生成したテキストを読み上げるAIもあり女性や男性、大人、子供など様々な声を再現できるという。シニアに聞きやすい声なども取り揃えており、場面に応じた声を生成できるようになっている。
「こういった機能を、これがすごいAIだぞ!というよりは、自然なUXの中に溶け込ませてお届けしてきました。今後は、LINE WORKSユーザーの皆さんに、われわれのAIをどんどん使っていただきたい。そのために、ワークスモバイルのメンバーとClovaのメンバーが一緒になって、皆さんの課題解決のお手伝いをしていきたいと考えています」(砂金氏)
LINE AIカンパニーがワークスモバイルジャパンと合併
最後に増田氏へバトンタッチし、大きなニュースが発表された。2023年4月1日付けで、LINEでAI事業を手掛けるAIカンパニーをワークスモバイルジャパンに吸収し、LINE WORKSにLINE CLOVAを統合するという(関連記事:「LINE WORKS」を提供するワークスモバイルジャパン、「LINE CLOVA」の統合を発表)。

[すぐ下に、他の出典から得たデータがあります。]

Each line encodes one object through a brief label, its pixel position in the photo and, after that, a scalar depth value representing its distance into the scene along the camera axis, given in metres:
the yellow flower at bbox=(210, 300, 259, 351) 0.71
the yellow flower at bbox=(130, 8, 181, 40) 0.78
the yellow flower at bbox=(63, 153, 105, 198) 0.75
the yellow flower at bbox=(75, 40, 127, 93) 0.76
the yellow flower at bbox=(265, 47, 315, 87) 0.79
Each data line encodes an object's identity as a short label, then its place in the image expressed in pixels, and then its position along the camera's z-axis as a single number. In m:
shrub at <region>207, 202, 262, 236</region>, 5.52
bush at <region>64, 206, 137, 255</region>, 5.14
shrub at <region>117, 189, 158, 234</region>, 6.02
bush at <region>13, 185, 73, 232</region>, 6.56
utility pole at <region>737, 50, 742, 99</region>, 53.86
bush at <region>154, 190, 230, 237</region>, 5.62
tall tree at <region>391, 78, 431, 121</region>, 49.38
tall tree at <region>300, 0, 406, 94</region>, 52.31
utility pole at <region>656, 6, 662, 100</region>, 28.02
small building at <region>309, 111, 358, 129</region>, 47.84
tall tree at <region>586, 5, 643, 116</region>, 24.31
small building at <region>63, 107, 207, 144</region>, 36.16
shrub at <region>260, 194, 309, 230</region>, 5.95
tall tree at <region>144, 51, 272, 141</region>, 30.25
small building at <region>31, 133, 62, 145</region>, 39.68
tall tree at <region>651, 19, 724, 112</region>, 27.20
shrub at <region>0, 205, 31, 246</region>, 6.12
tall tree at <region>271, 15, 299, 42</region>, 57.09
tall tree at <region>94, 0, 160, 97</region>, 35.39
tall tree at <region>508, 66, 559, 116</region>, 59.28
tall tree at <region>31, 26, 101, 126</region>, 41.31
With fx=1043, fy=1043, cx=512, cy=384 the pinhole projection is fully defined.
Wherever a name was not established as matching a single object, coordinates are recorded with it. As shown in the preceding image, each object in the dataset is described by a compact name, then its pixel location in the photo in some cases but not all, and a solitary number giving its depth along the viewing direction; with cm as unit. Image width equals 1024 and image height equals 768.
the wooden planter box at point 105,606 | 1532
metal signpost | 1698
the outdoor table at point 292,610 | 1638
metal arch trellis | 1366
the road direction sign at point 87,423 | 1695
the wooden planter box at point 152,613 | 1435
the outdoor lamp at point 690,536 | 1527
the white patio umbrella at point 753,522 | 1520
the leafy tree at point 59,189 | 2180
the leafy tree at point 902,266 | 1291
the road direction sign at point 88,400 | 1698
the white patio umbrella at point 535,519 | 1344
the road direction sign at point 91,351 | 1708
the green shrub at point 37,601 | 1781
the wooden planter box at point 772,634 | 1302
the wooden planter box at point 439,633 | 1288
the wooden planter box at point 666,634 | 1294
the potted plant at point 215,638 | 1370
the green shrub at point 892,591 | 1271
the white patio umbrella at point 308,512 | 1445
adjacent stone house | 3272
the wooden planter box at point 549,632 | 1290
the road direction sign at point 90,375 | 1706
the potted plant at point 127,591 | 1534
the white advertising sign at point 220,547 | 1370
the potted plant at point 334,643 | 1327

「IT技術は使う人のためにどう役に立てるのか、というところが重要です。私たちは現場で働く人のために、どういったプラットフォームであるべきか、そのためにどんなテクノロジーを使えばいいのかということをつねに考えています。私たちは、DXプラットフォームとしてのLINE WORKSを提供してきます。ぜひ、この1年間楽しみにしながら見守っていただきたいなと思います」と増田氏は締めた。